**Written request:** Copy out the material below word for word, leaving out the pictures.
--- BEGIN Extracted entries ---
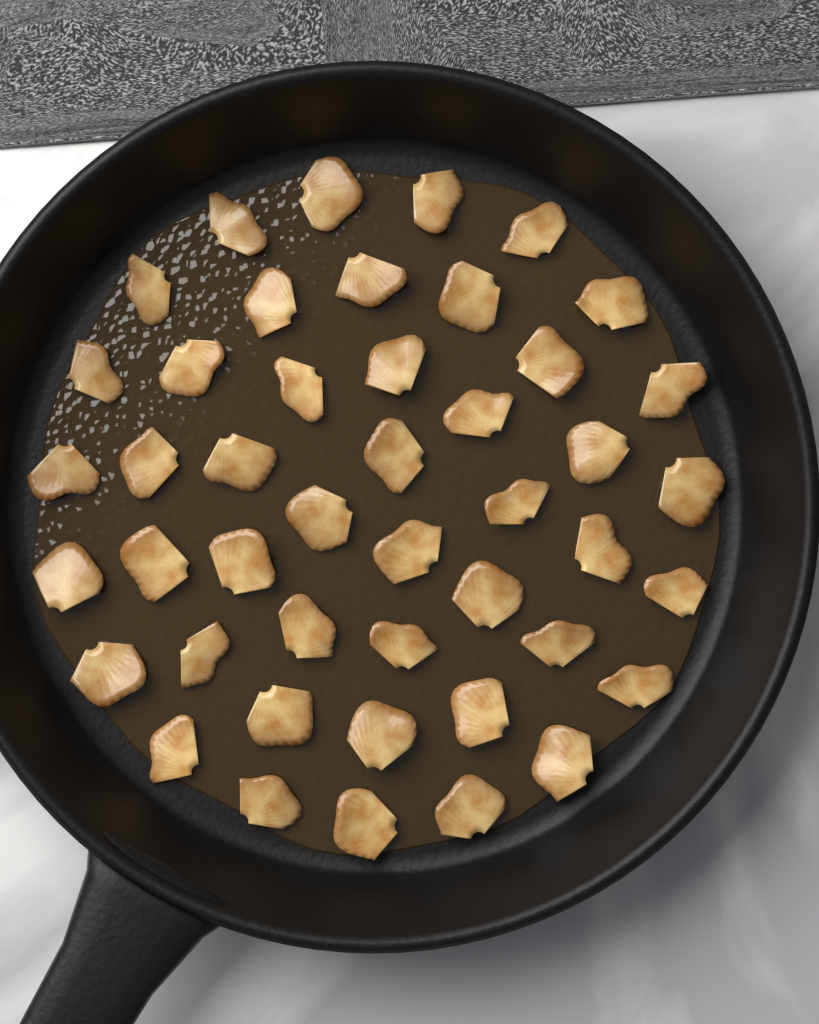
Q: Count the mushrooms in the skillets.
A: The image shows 45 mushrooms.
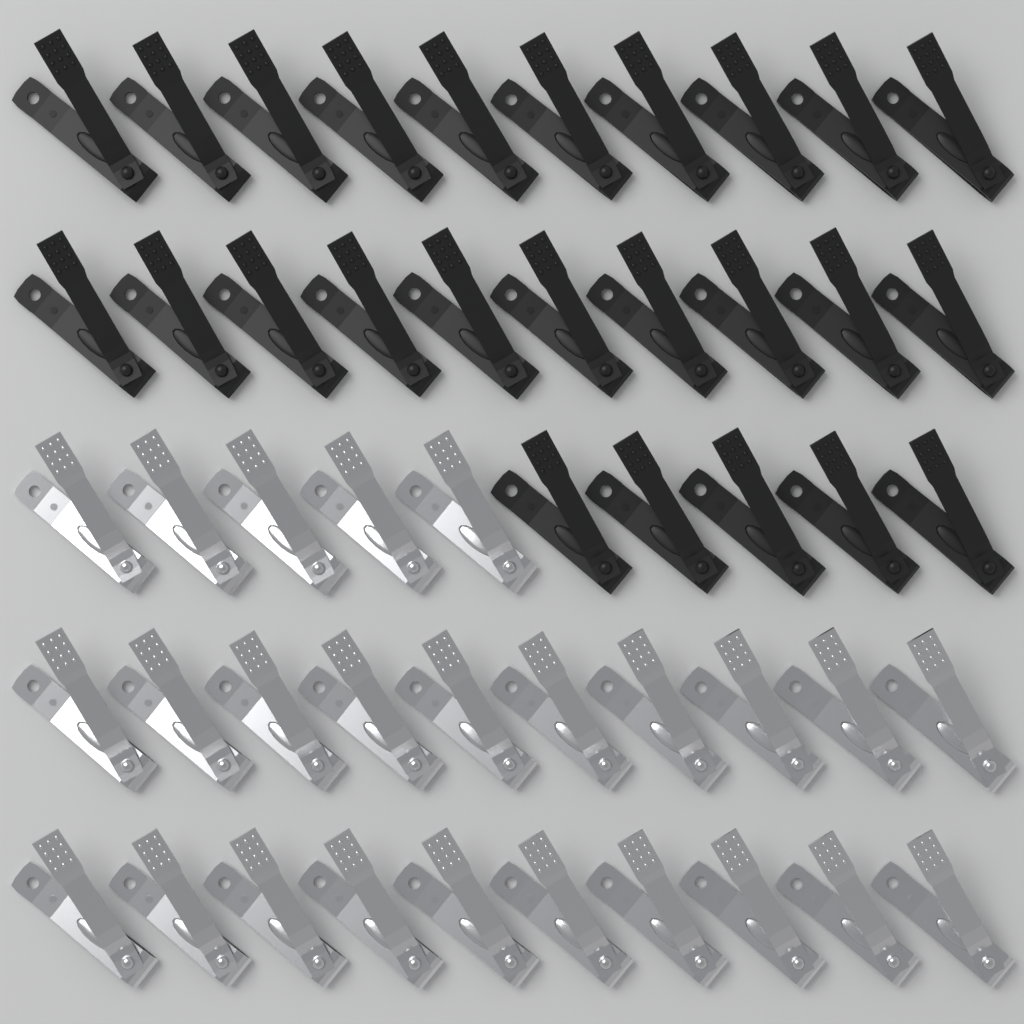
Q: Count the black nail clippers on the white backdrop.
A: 25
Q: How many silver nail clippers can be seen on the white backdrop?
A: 25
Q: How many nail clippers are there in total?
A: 50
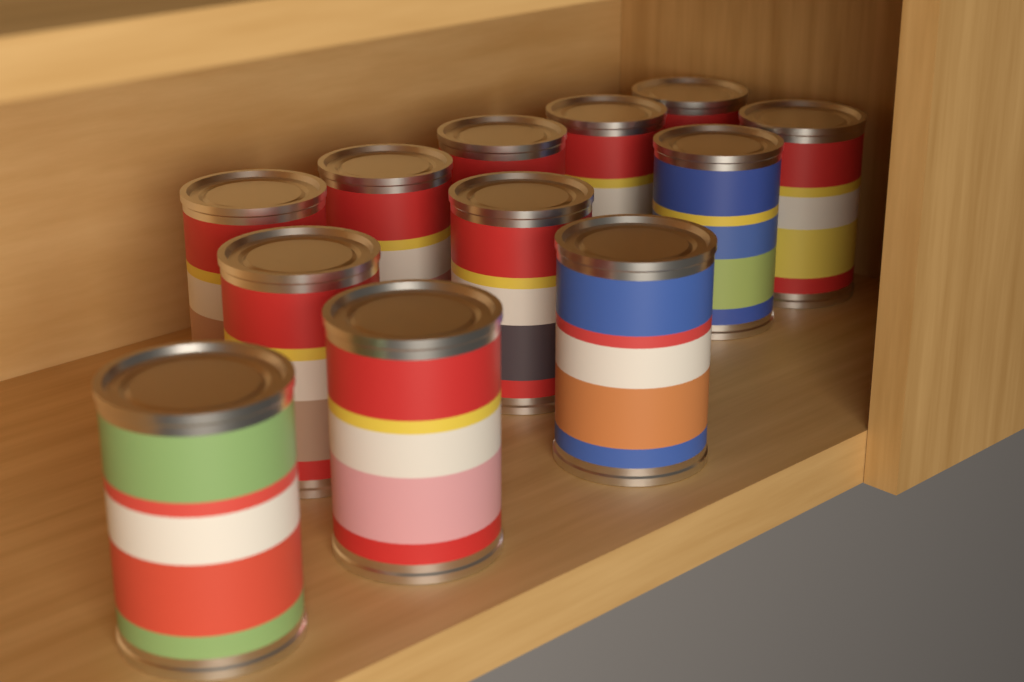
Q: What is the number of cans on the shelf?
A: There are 12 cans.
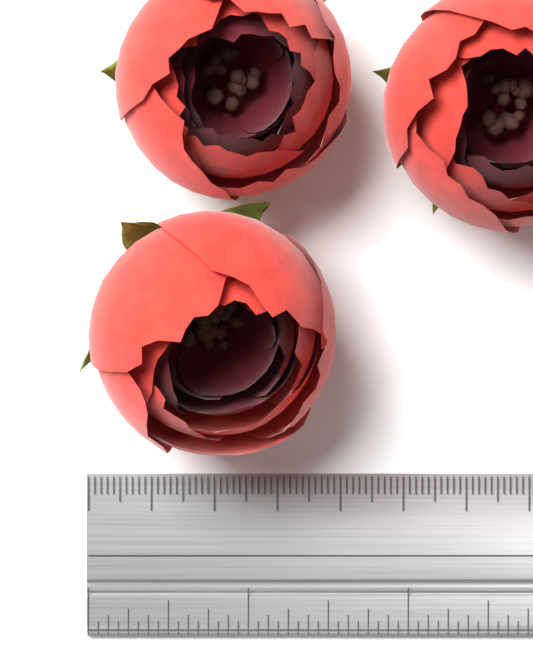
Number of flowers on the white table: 3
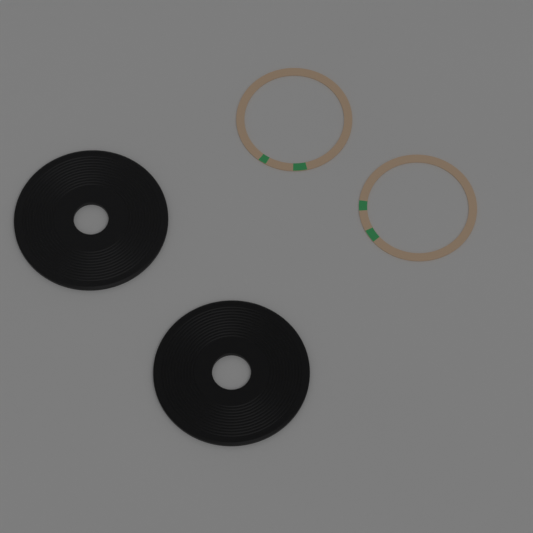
--- END Extracted entries ---
**Answer to this problem:**
Q: Count the mushrooms in the skillets.
A: The image shows 45 mushrooms.
Q: Count the black nail clippers on the white backdrop.
A: 25
Q: How many silver nail clippers can be seen on the white backdrop?
A: 25
Q: How many nail clippers are there in total?
A: 50
Q: What is the number of cans on the shelf?
A: There are 12 cans.
Number of flowers on the white table: 3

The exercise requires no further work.